(RECORDS begins)

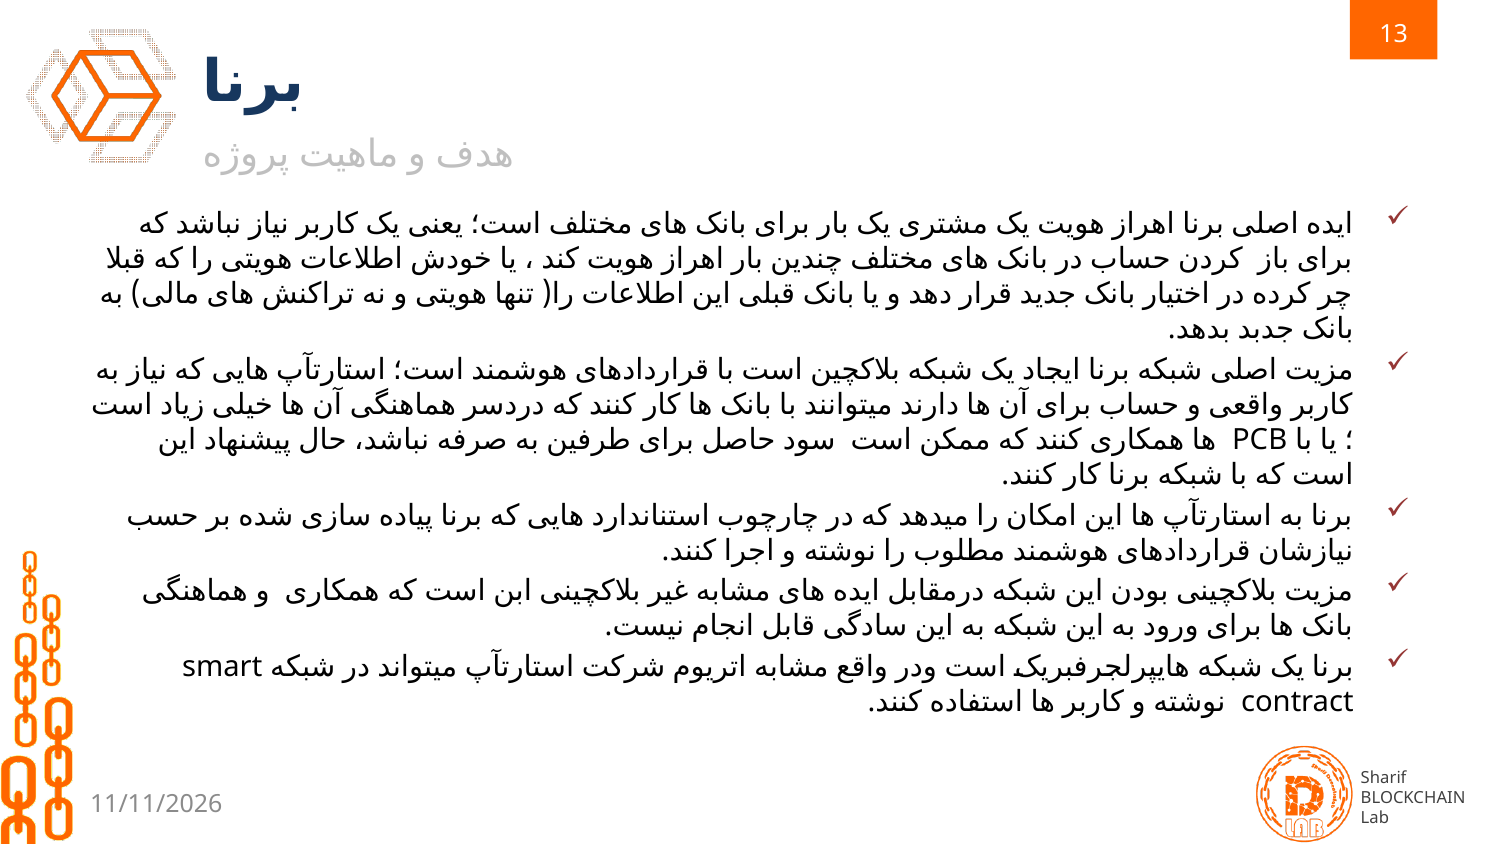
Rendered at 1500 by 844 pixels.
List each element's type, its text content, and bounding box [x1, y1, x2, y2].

picture [1254, 754, 1354, 843]
picture [0, 549, 75, 844]
picture [16, 0, 184, 190]
list هدف و ماهیت پروژه [187, 121, 1325, 185]
slide_number 13 [1350, 9, 1438, 60]
title برنا [187, 33, 1325, 121]
list ایده اصلی برنا اهراز هویت یک مشتری یک بار برای بانک های مختلف است؛ یعنی یک کاربر نیاز نباشد که برای باز کردن حساب در بانک های مختلف چندین بار اهراز هویت کند ، یا خودش اطلاعات هویتی را که قبلا چر کرده در اختیار بانک جدید قرار دهد و یا بانک قبلی این اطلاعات را( تنها هویتی و نه تراکنش های مالی) به بانک جدبد بدهد. مزیت اصلی شبکه برنا ایجاد یک شبکه بلاکچین است با قراردادهای هوشمند است؛ استارتآپ هایی که نیاز به کاربر واقعی و حساب برای آن ها دارند میتوانند با بانک ها کار کنند که دردسر هماهنگی آن ها خیلی زیاد است ؛ یا با PCB ها همکاری کنند که ممکن است سود حاصل برای طرفین به صرفه نباشد، حال پیشنهاد این است که با شبکه برنا کار کنند. برنا به استارتآپ ها این امکان را میدهد که در چارچوب استناندارد هایی که برنا پیاده سازی شده بر حسب نیازشان قراردادهای هوشمند مطلوب را نوشته و اجرا کنند. مزیت بلاکچینی بودن این شبکه درمقابل ایده های مشابه غیر بلاکچینی ابن است که همکاری و هماهنگی بانک ها برای ورود به این شبکه به این سادگی قابل انجام نیست. برنا یک شبکه هایپرلجرفبریک است ودر واقع مشابه اتریوم شرکت استارتآپ میتواند در شبکه smart contract نوشته و کاربر ها استفاده کنند. [75, 196, 1425, 754]
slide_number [75, 782, 425, 827]
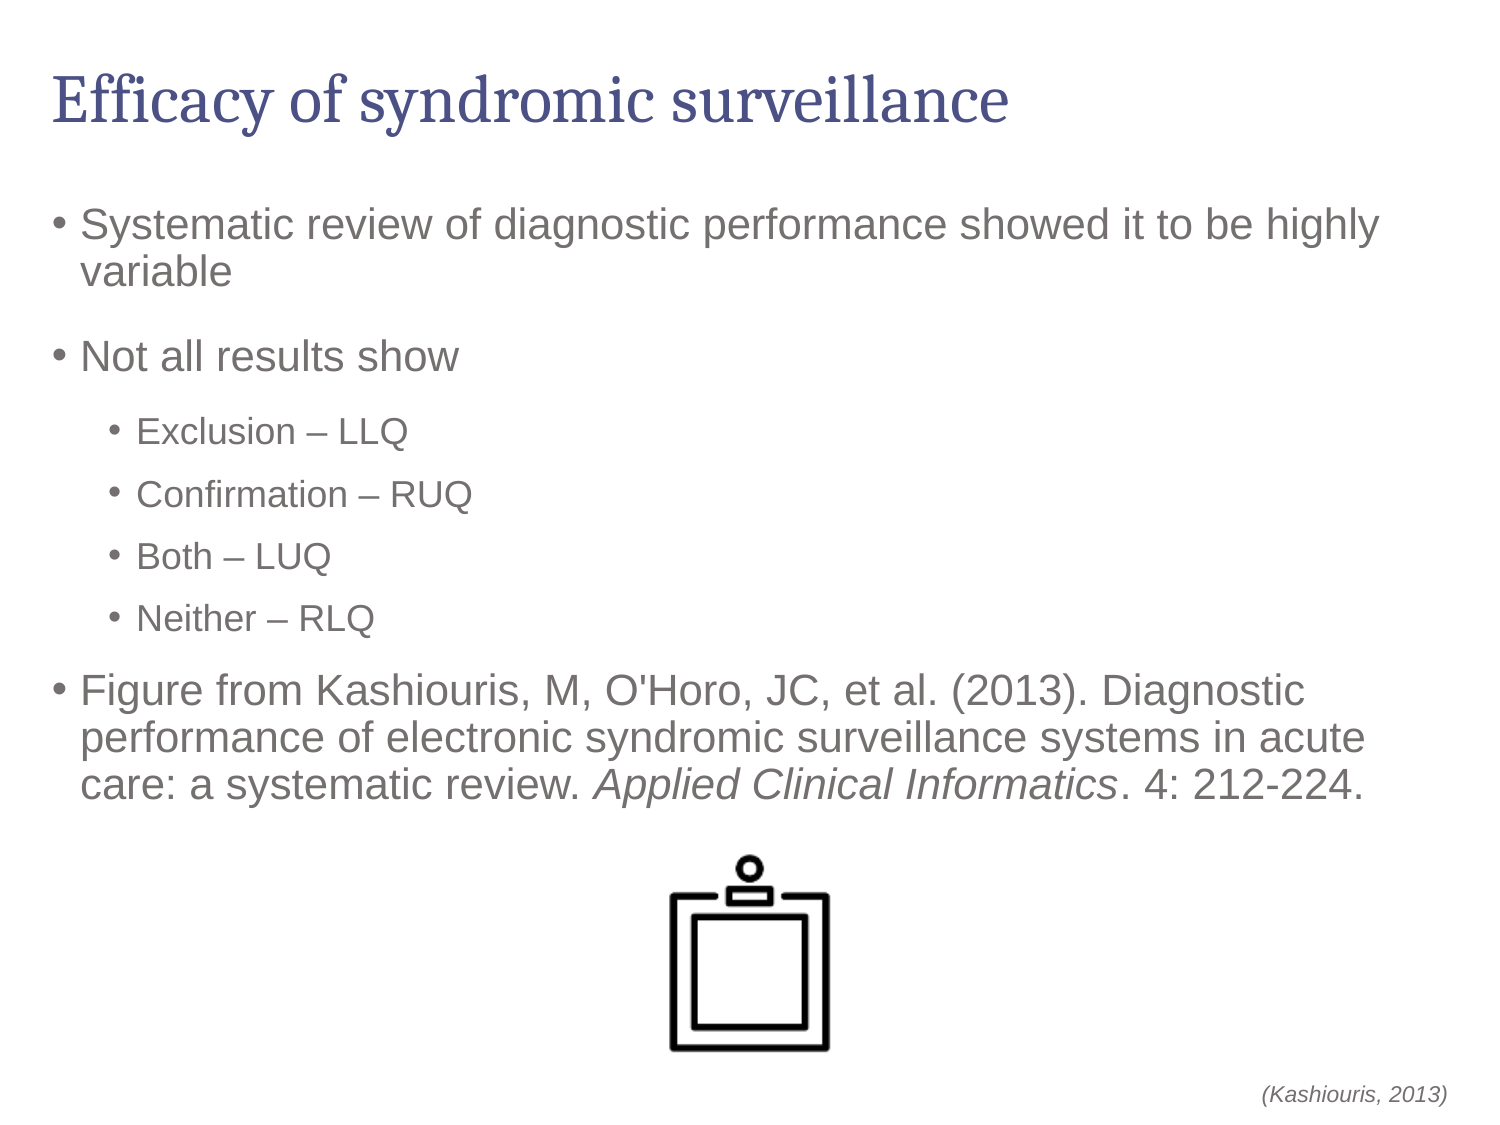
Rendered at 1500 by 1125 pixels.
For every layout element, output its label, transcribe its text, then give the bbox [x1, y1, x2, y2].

(RECORDS ends)

HOW TO COMPLETE THIS TASK — If a line in the records holds the string "Rendered", copy it.

RESULT FOR THIS TASK —
Rendered at 1500 by 844 pixels.
Rendered at 1500 by 1125 pixels.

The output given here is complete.